My argument was going to be more looking at the business model. Taking into consideration the drop in circulation of the top mags, I thought I would look into various stats. Here's the thing, they struggle to publish women. It's possible that then, they also struggle to appeal to female readers. If you look at the last two publishing phenonemona that swept the world - JK Rowling and Stephenie Meyers - the one thing you can't deny --> they sell. The other thing you'll note is that women read. Two somewhat important factors, I would think, when looking at markets. If it were me, I'd want to look into why those sold and how I can get a piece of the action.

What's interesting to me is that the female audience is never ever (at least publicly) considered. It's not even allowed to be openly discussed without defensive males (editors) jumping up and down and telling you it's not a problem. But what if it IS? What if declining readership could be correlated to declining or low numbers of stories appealing to female readers? Why wouldn't you look at your product and see what market you want or could target it to?

It seems to me, that female writers tend to write female stories - not always, and not necessarily overtly or through only using female protagonists. But ... can men really argue that they write so well that they can write *for* women and thus we don't need to give voice and page space to them in order to hear what they have to say? For me, it's not about needing gender equality in ToCs to show that we're all fair and equal or that sexism is dead. It's actually about there being products out there that appeal to ME, that are made with ME in mind and that give voice to issues and concerns that affect ME. And I don't think you can effectively argue that magazine and anthology after magazine and anthology that only print stories written by white men can do that.

You might not care. You might not want to produce that kind of product. And I don't have to pay for products like that. But the thing is? When I look around at what I have actually handed cash over for lately? It's novels written by women. I used to subscribe to several mags - online and print. And I used to hunt others down in the newsagent. But the truth is, they bored me and they felt like a waste of money for me because I am clearly not the target audience. So when you talk about declining circulations and you wonder why, why not ask around and why not take notice of the answers? Because I am included in many of those stats for readers taking their money elsewhere.

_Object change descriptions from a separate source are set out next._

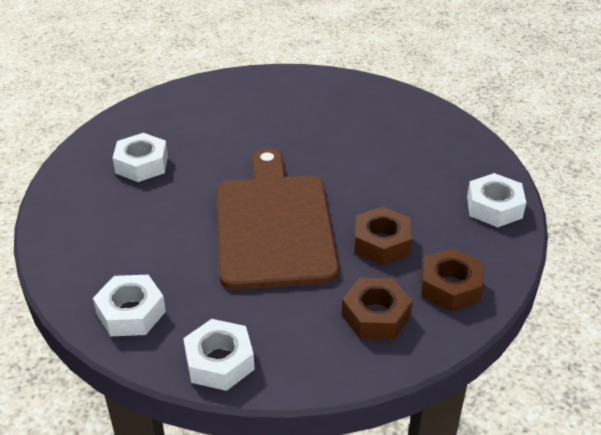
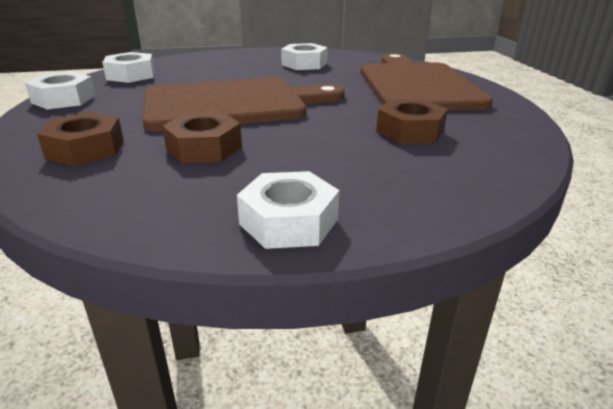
camera: 80 degrees right, 10 degrees down
brown nut [421,248,484,312] -> brown nut moved to [376,99,448,144]
none -> brown cutting board [361,53,493,111]

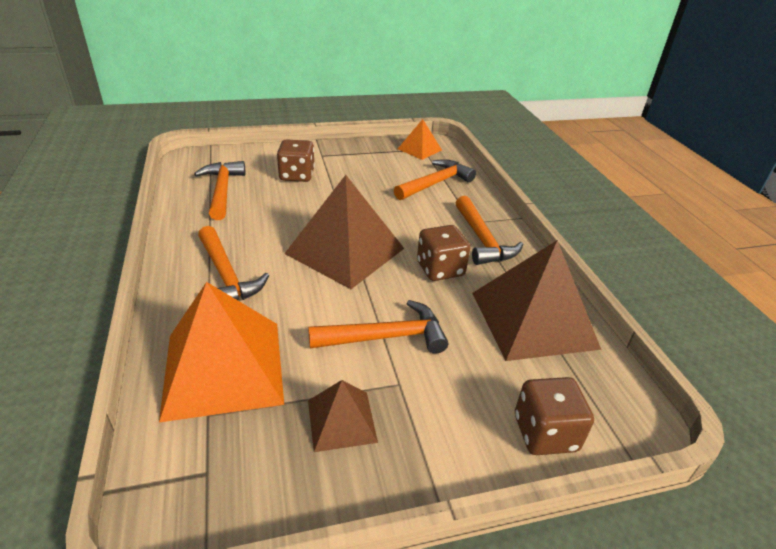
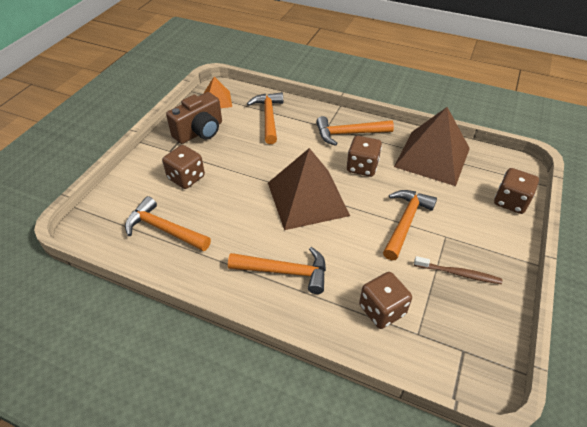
camera: 50 degrees left, 10 degrees up
orange pyramid [159,282,284,422] -> brown dice [359,272,412,329]
brown pyramid [308,380,378,452] -> brown toothbrush [414,256,502,284]
orange hammer [456,196,523,265] -> orange hammer turned 150 degrees clockwise [316,116,394,146]
none -> brown camera [166,92,222,144]

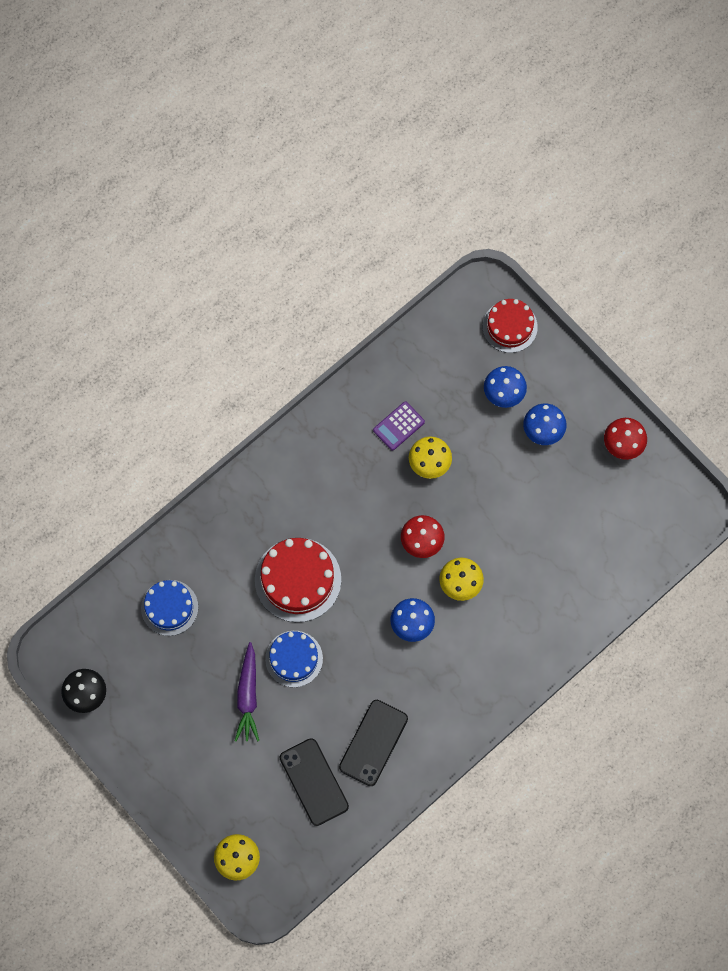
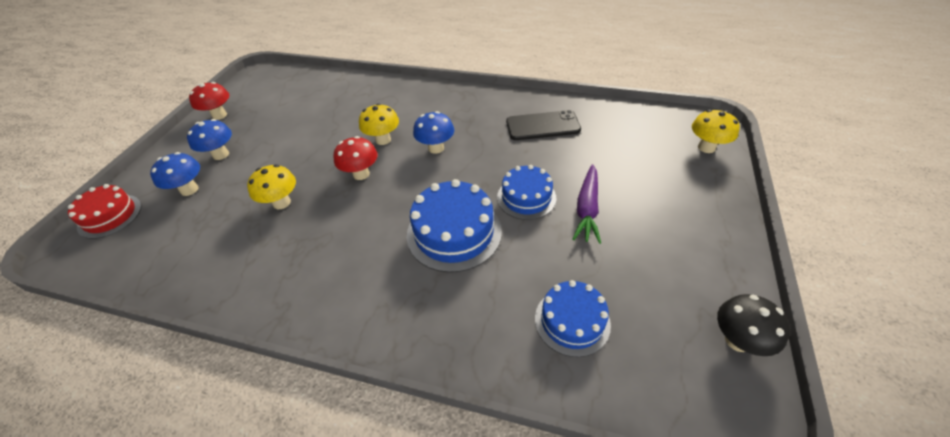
camera: 120 degrees left, 25 degrees down
purple carrot [235,642,259,742] -> purple carrot turned 135 degrees clockwise [573,164,601,244]
red cake [255,538,341,622] -> blue cake [407,179,502,273]
black phone [280,738,349,826] -> none
purple calculator [373,401,425,451] -> none

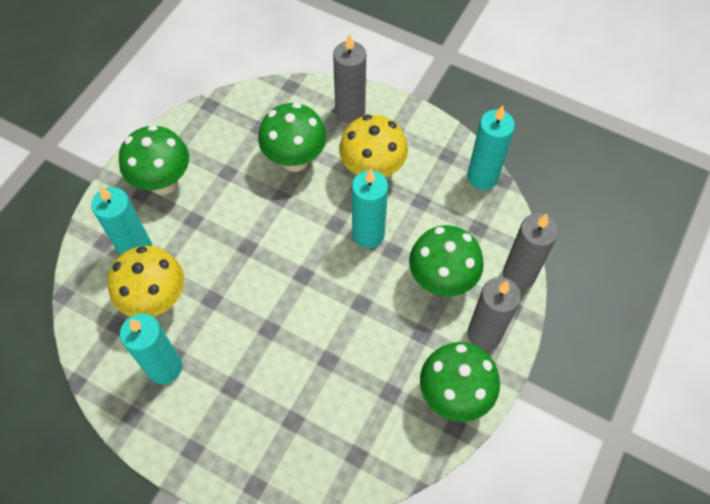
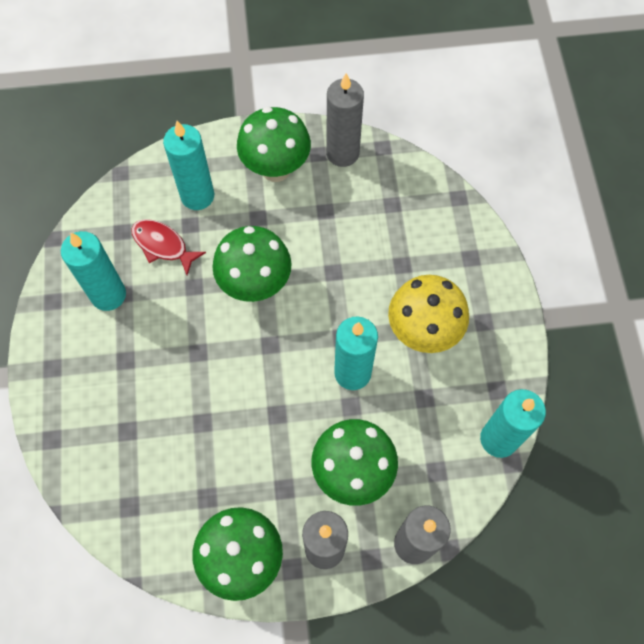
camera: 55 degrees right, 5 degrees up
yellow mushroom [108,246,184,317] -> red fish [131,219,206,275]
green mushroom [258,103,326,172] -> green mushroom moved to [212,226,292,302]
grey candle [333,34,366,123] -> grey candle moved to [326,73,364,167]

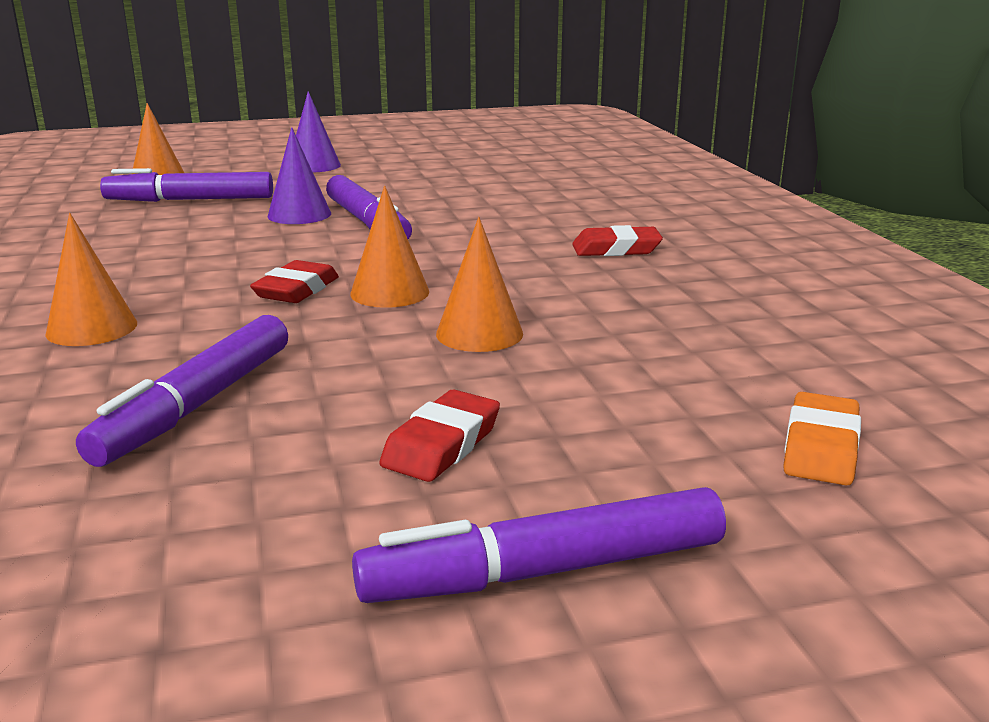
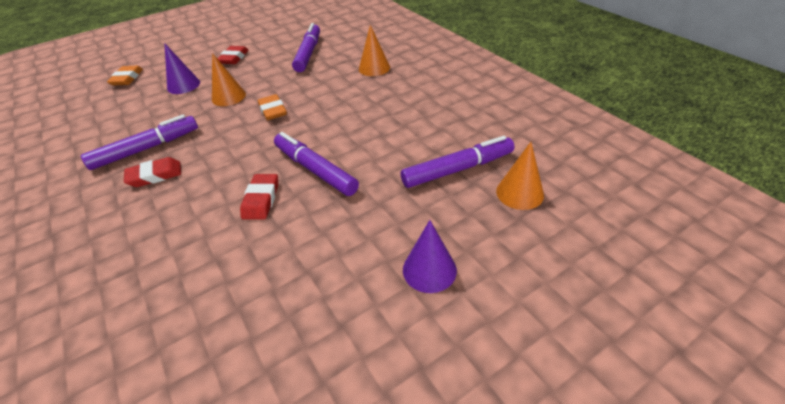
camera: 165 degrees right, 20 degrees up
red eraser [250,260,339,303] -> red eraser moved to [240,174,278,220]
purple cone [267,127,331,224] -> purple cone moved to [164,43,200,94]
orange cone [350,186,429,308] -> orange eraser [258,94,287,120]
purple marker [352,487,726,603] -> purple marker moved to [81,114,198,170]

Jan. 12th, 2009 01:39 am (UTC)
yes, but to believe those things, you have to believe a more unpleasent truth about the editors and people who buy fiction, yes?
Jan. 12th, 2009 01:40 am (UTC)
Jan. 12th, 2009 01:42 am (UTC)
so it's shocking that it happens because all editors are intelligent, educated, well read individuals who have social/gender/literature concerns are the fore front of their mind?
Jan. 12th, 2009 01:45 am (UTC)
If I had the answer I would have just blogged it. I'm allowed to spend some time exploring it surely?

Although ... people tend to relate to stories that speak to them. It's not surprising that more editors buy stories about men if they are men. Surely?
Jan. 12th, 2009 01:48 am (UTC)
well, the latter assumes editors are not trying to market their books, which we know is not true. but i think you might find that the more you push this the more you have to criticise editors up the food chain.
Jan. 12th, 2009 02:03 am (UTC)
Anyone could see this is not necessarily the case.

I'm a male editor. I commission what I respond to. I haven't done the maths, but wouldn't be surprised if I commissioned male writers more often than female ones. Do I do it out of some kind of anti-woman agenda? Of course not.

But do I do it? Yes. (Assuming that is what the stats would tell you.)